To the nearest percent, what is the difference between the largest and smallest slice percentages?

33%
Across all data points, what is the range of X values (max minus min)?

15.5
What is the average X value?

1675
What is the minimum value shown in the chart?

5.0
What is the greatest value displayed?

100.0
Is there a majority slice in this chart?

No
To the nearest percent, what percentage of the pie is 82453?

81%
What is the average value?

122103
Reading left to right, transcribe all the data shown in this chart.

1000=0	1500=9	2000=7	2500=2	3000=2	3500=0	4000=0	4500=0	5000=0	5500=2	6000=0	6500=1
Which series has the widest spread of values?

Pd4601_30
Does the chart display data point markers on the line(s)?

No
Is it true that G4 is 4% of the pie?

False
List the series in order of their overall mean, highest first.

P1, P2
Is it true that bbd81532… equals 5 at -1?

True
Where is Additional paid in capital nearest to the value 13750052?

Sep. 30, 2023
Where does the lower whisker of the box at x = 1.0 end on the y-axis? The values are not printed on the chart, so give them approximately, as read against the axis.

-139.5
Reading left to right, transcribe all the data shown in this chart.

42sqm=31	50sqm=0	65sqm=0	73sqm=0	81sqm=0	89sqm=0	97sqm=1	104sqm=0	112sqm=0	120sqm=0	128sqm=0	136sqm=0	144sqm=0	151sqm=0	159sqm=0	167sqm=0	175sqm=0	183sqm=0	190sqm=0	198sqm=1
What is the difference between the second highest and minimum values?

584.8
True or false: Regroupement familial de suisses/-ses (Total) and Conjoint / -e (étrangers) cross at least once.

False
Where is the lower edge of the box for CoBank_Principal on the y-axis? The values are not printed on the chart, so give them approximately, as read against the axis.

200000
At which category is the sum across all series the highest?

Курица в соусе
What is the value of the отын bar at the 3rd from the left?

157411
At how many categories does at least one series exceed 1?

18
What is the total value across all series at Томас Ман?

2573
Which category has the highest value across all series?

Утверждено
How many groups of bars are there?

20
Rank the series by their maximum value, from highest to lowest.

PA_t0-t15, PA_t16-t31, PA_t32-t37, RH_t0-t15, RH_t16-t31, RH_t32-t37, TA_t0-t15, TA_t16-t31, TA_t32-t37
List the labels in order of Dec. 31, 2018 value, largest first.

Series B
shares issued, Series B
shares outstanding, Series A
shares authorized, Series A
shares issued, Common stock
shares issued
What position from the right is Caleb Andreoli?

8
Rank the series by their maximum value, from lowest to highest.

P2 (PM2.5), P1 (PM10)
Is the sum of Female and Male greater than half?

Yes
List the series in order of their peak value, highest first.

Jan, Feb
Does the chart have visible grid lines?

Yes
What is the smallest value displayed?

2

_ _ _

Rewrite all of the items above, switching each "chart" to "graph" and leaving everything else unchanged.

To the nearest percent, what is the difference between the largest and smallest slice percentages?

33%
Across all data points, what is the range of X values (max minus min)?

15.5
What is the average X value?

1675
What is the minimum value shown in the graph?

5.0
What is the greatest value displayed?

100.0
Is there a majority slice in this graph?

No
To the nearest percent, what percentage of the pie is 82453?

81%
What is the average value?

122103
Reading left to right, transcribe all the data shown in this graph.

1000=0	1500=9	2000=7	2500=2	3000=2	3500=0	4000=0	4500=0	5000=0	5500=2	6000=0	6500=1
Which series has the widest spread of values?

Pd4601_30
Does the graph display data point markers on the line(s)?

No
Is it true that G4 is 4% of the pie?

False
List the series in order of their overall mean, highest first.

P1, P2
Is it true that bbd81532… equals 5 at -1?

True
Where is Additional paid in capital nearest to the value 13750052?

Sep. 30, 2023
Where does the lower whisker of the box at x = 1.0 end on the y-axis? The values are not printed on the graph, so give them approximately, as read against the axis.

-139.5
Reading left to right, transcribe all the data shown in this graph.

42sqm=31	50sqm=0	65sqm=0	73sqm=0	81sqm=0	89sqm=0	97sqm=1	104sqm=0	112sqm=0	120sqm=0	128sqm=0	136sqm=0	144sqm=0	151sqm=0	159sqm=0	167sqm=0	175sqm=0	183sqm=0	190sqm=0	198sqm=1
What is the difference between the second highest and minimum values?

584.8
True or false: Regroupement familial de suisses/-ses (Total) and Conjoint / -e (étrangers) cross at least once.

False
Where is the lower edge of the box for CoBank_Principal on the y-axis? The values are not printed on the graph, so give them approximately, as read against the axis.

200000
At which category is the sum across all series the highest?

Курица в соусе
What is the value of the отын bar at the 3rd from the left?

157411
At how many categories does at least one series exceed 1?

18
What is the total value across all series at Томас Ман?

2573
Which category has the highest value across all series?

Утверждено
How many groups of bars are there?

20
Rank the series by their maximum value, from highest to lowest.

PA_t0-t15, PA_t16-t31, PA_t32-t37, RH_t0-t15, RH_t16-t31, RH_t32-t37, TA_t0-t15, TA_t16-t31, TA_t32-t37
List the labels in order of Dec. 31, 2018 value, largest first.

Series B
shares issued, Series B
shares outstanding, Series A
shares authorized, Series A
shares issued, Common stock
shares issued
What position from the right is Caleb Andreoli?

8
Rank the series by their maximum value, from lowest to highest.

P2 (PM2.5), P1 (PM10)
Is the sum of Female and Male greater than half?

Yes
List the series in order of their peak value, highest first.

Jan, Feb
Does the graph have visible grid lines?

Yes
What is the smallest value displayed?

2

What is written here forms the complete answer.